Getting back to 20th century battles, the victory at the Marne was largely down to the French army. But there was also a vital contribution from British troops, under the direction of an aptly named general, Sir John French.

Just to confuse things, French was English by birth, but Irish by ancestry and sentiment, being descended from the family that gave its name to Frenchpark, Co Roscommon. He also began and ended his long public life with spells in Ireland.

As a young officer, he was posted to another Western Front – Connacht during the Land War – where he helped protect the labourers brought in to harvest crops for Capt Boycott.
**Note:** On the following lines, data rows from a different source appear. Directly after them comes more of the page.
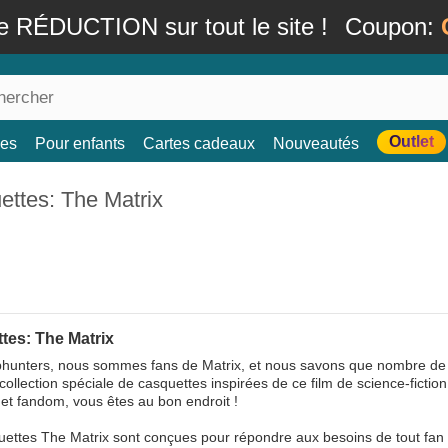
e RÉDUCTION sur tout le site !
Coupon:
Outlet
es
Pour enfants
Cartes cadeaux
Nouveautés
ettes: The Matrix
tes: The Matrix
unters, nous sommes fans de Matrix, et nous savons que nombre de no
collection spéciale de casquettes inspirées de ce film de science-fict
le et fandom, vous êtes au bon endroit !
ettes The Matrix sont conçues pour répondre aux besoins de tout fan 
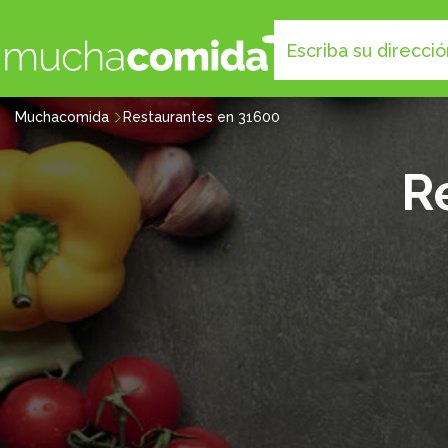
Muchacomida
Restaurantes en 31600
R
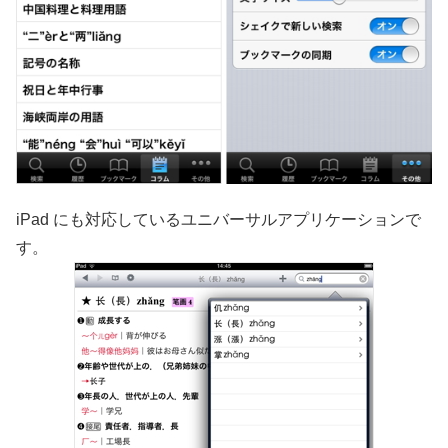
iPad にも対応しているユニバーサルアプリケーションで
す。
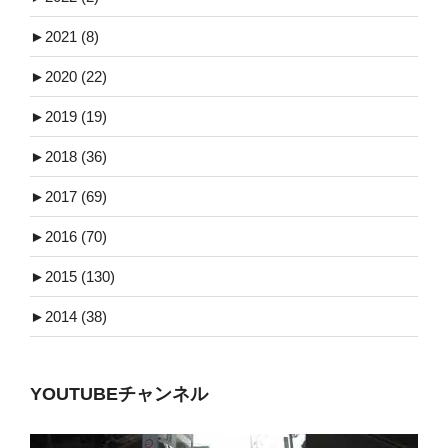
►
2021 (8)
►
2020 (22)
►
2019 (19)
►
2018 (36)
►
2017 (69)
►
2016 (70)
►
2015 (130)
►
2014 (38)
YOUTUBEチャンネル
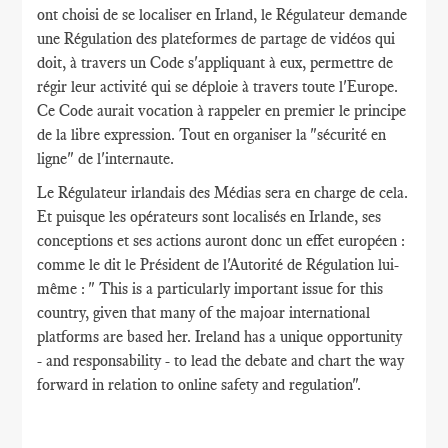
ont choisi de se localiser en Irland, le Régulateur demande
une Régulation des plateformes de partage de vidéos qui
doit, à travers un Code s'appliquant à eux, permettre de
régir leur activité qui se déploie à travers toute l'Europe.
Ce Code aurait vocation à rappeler en premier le principe
de la libre expression. Tout en organiser la "sécurité en
ligne" de l'internaute.
Le Régulateur irlandais des Médias sera en charge de cela.
Et puisque les opérateurs sont localisés en Irlande, ses
conceptions et ses actions auront donc un effet européen :
comme le dit le Président de l'Autorité de Régulation lui-
même : " This is a particularly important issue for this
country, given that many of the majoar international
platforms are based her. Ireland has a unique opportunity
- and responsability - to lead the debate and chart the way
forward in relation to online safety and regulation".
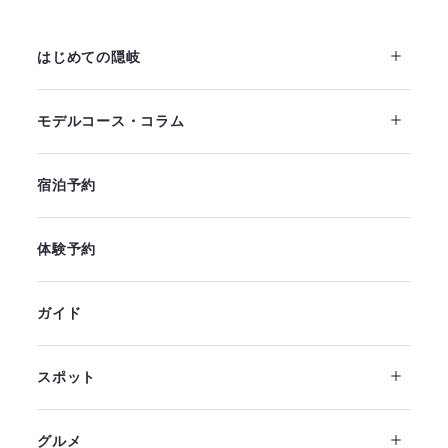
はじめての隠岐
モデルコース・コラム
宿泊予約
体験予約
ガイド
スポット
グルメ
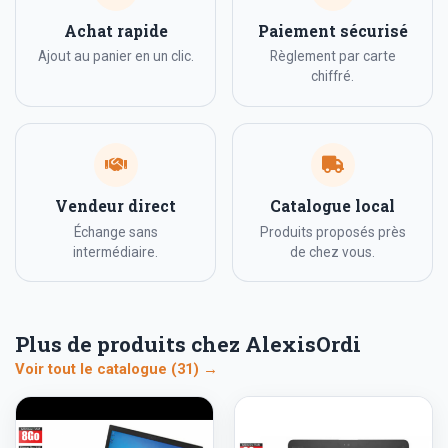
Achat rapide
Paiement sécurisé
Ajout au panier en un clic.
Règlement par carte
chiffré.
Vendeur direct
Catalogue local
Échange sans
Produits proposés près
intermédiaire.
de chez vous.
Plus de produits chez AlexisOrdi
Voir tout le catalogue (31) →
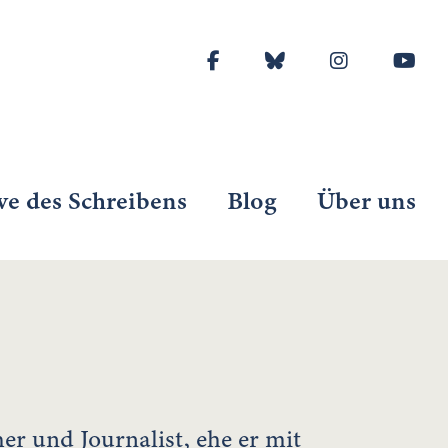
ve des Schreibens
Blog
Über uns
er und Journalist, ehe er mit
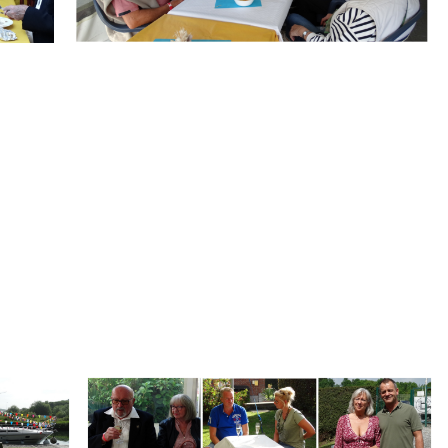
.
Branding
ARMCHAIR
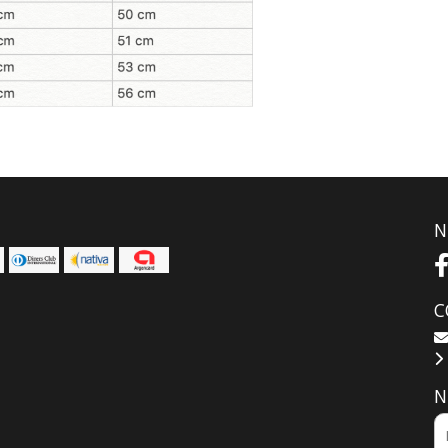
N
C
N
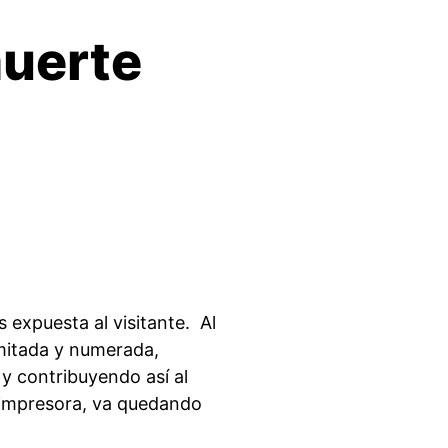
muerte
 expuesta al visitante. Al
imitada y numerada,
y contribuyendo así al
la impresora, va quedando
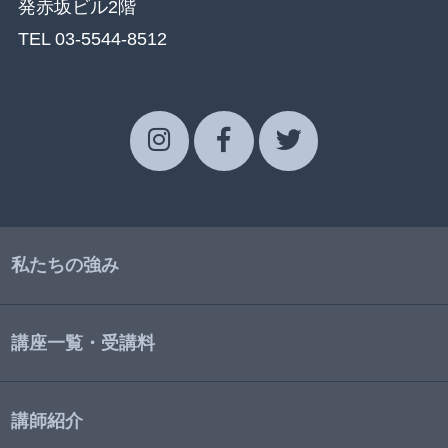
発赤坂ビル2階
TEL 03-5544-8512
私たちの強み
講座一覧・受講料
講師紹介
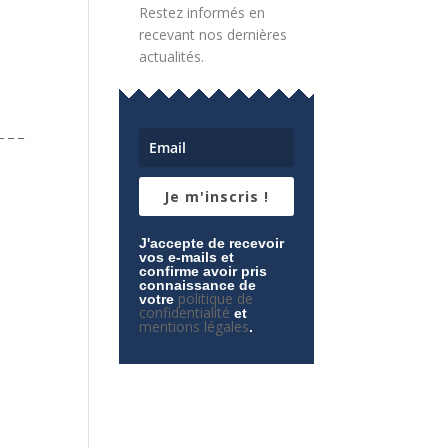
Restez informés en
recevant nos dernières
actualités.
_ _ _
Je m'inscris !
J'accepte de recevoir
vos e-mails et
confirme avoir pris
connaissance de
politique de
votre
confidentialité
et
mentions légales
.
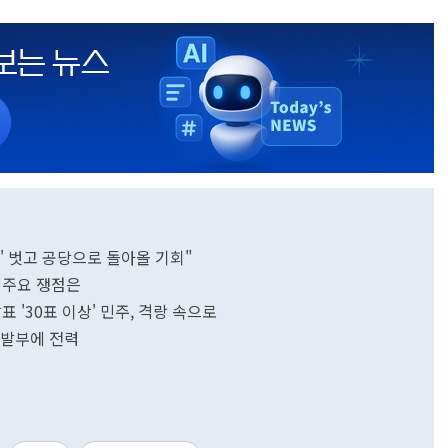
쇄' 벗고 공당으로 돌아올 기회"
' 주요 쟁점은
 '30표 이상' 민주, 격랑 속으로
장 발부에 전력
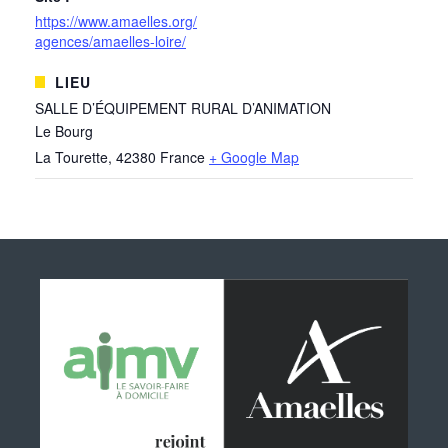
https://www.amaelles.org/
agences/amaelles-loire/
LIEU
SALLE D’ÉQUIPEMENT RURAL D’ANIMATION
Le Bourg
La Tourette
,
42380
France
+ Google Map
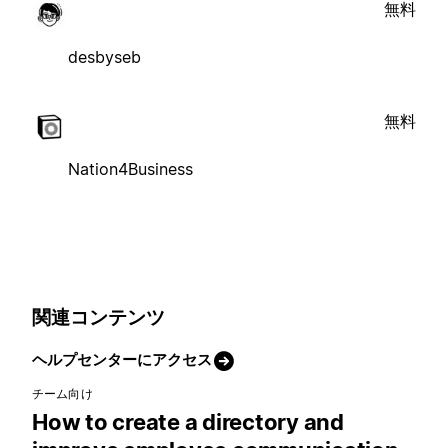
無料
desbyseb
無料
Nation4Business
関連コンテンツ
ヘルプセンターにアクセス
チーム向け
How to create a directory and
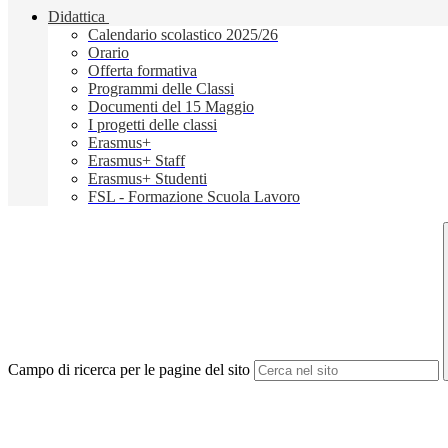
Didattica
Calendario scolastico 2025/26
Orario
Offerta formativa
Programmi delle Classi
Documenti del 15 Maggio
I progetti delle classi
Erasmus+
Erasmus+ Staff
Erasmus+ Studenti
FSL - Formazione Scuola Lavoro
Campo di ricerca per le pagine del sito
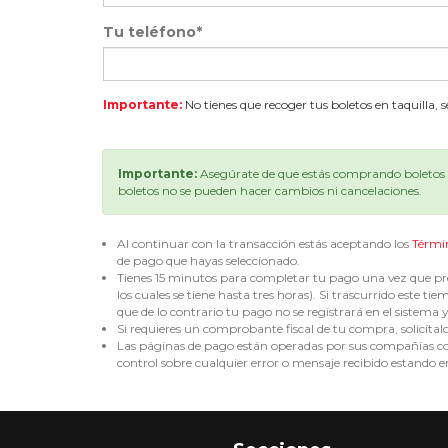
Tu teléfono*
Importante:
No tienes que recoger tus boletos en taquilla, 
Importante:
Asegúrate de que estás comprando boletos p
boletos no se pueden hacer cambios ni cancelaciones.
Al continuar con la transacción estás aceptando los
Térmi
de pago que hayas seleccionado.
Tienes 15 minutos para completar tu pago una vez que pre
los cuales se tiene hasta tres horas). Si trascurrido est
que de lo contrario tu pago no se registrará en el sistema y 
Si requieres un comprobante fiscal de tu compra, solicítal
Las páginas de pago están operadas por sus compañías corr
control sobre cualquier error o mensaje recibido estando en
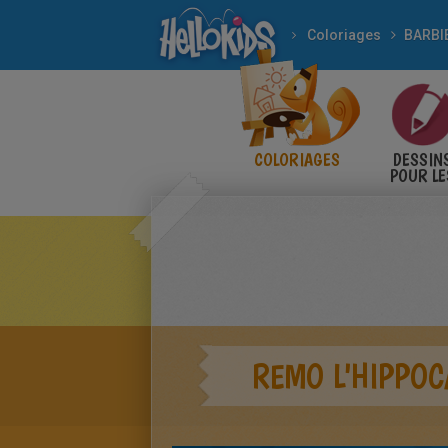
Coloriages
BARBI
COLORIAGES
DESSIN
POUR LE
ENFANT
REMO L'HIPPO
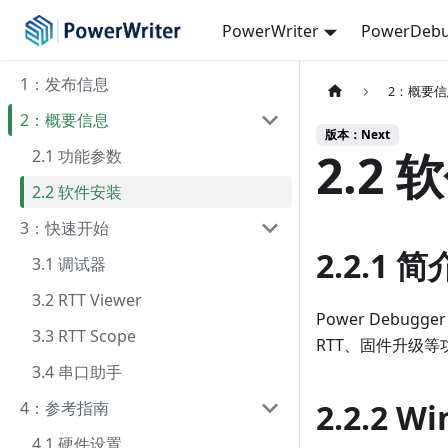
PowerWriter
PowerDebu
1：发布信息
2：概要
2：概要信息
版本：Next
2.2
2.1 功能参数
2.2 软件安装
3：快速开始
2.2.1 简
3.1 调试器
3.2 RTT Viewer
Power Debugg
3.3 RTT Scope
RTT、固件升级
3.4 串口助手
2.2.2 W
4：参考指南
4.1 硬件设置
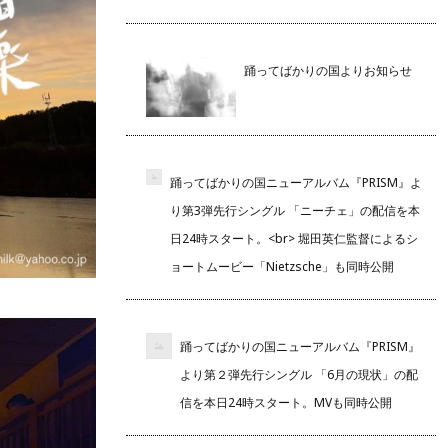
踊ってばかりの国よりお知らせ
踊ってばかりの国ニューアルバム『PRISM』よ
り第3弾先行シングル 「ニーチェ」の配信を本
日24時スタート。<br> 堀田英仁監督によるシ
ョートムービー「Nietzsche」も同時公開
踊ってばかりの国ニューアルバム『PRISM』
より第２弾先行シングル 「6月の現状」の配
信を本日24時スタート。MVも同時公開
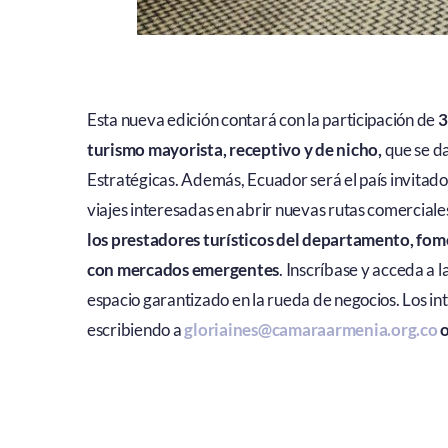
Esta nueva edición contará con la participación de
3
turismo mayorista, receptivo y de nicho,
que se da
Estratégicas. Además, Ecuador será el país invitad
viajes interesadas en abrir nuevas rutas comerciale
los prestadores turísticos del departamento, fomen
con mercados emergentes
. Inscríbase y acceda a 
espacio garantizado en la rueda de negocios. Los in
escribiendo a
gloriaines@camaraarmenia.org.co
o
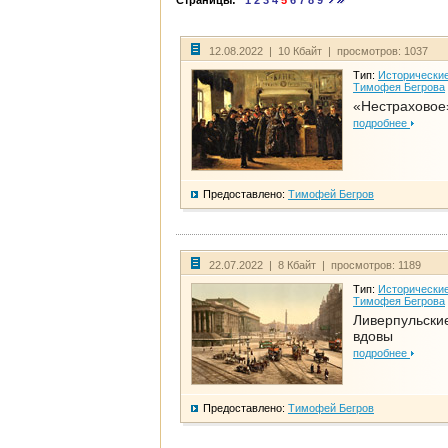
Страницы:
1
2
3
4
5
6
7
8
9
12.08.2022 | 10 Кбайт | просмотров: 1037
Тип:
Исторические
Тимофея Бегрова
«Нестраховое
подробнее
Предоставлено:
Тимофей Бегров
22.07.2022 | 8 Кбайт | просмотров: 1189
Тип:
Исторические
Тимофея Бегрова
Ливерпульски
вдовы
подробнее
Предоставлено:
Тимофей Бегров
Forty years later, he became lord lieutenant in an Ireland just embarked on the War of Independence.

His long military career sharply divided critics. And he was somewhat conflicted himself, especially about Ireland, where he was once described as “an imperialist, a democrat, and a home ruler at the same time”. But the Battle of the Marne is generally agreed to have been among his finer hours.

At first reluctant to commit troops, he was persuaded by an emotional appeal from the French commander Marshal Joffre. At a meeting 100 years ago today, Joffre clasped his ally’s hands desperately and begged his help.

Whereupon, with tears rolling down his cheeks, according to witnesses, French tried and failed to reply in the language with which he was synonymous, before declaring in English that his men would do “all that men can”.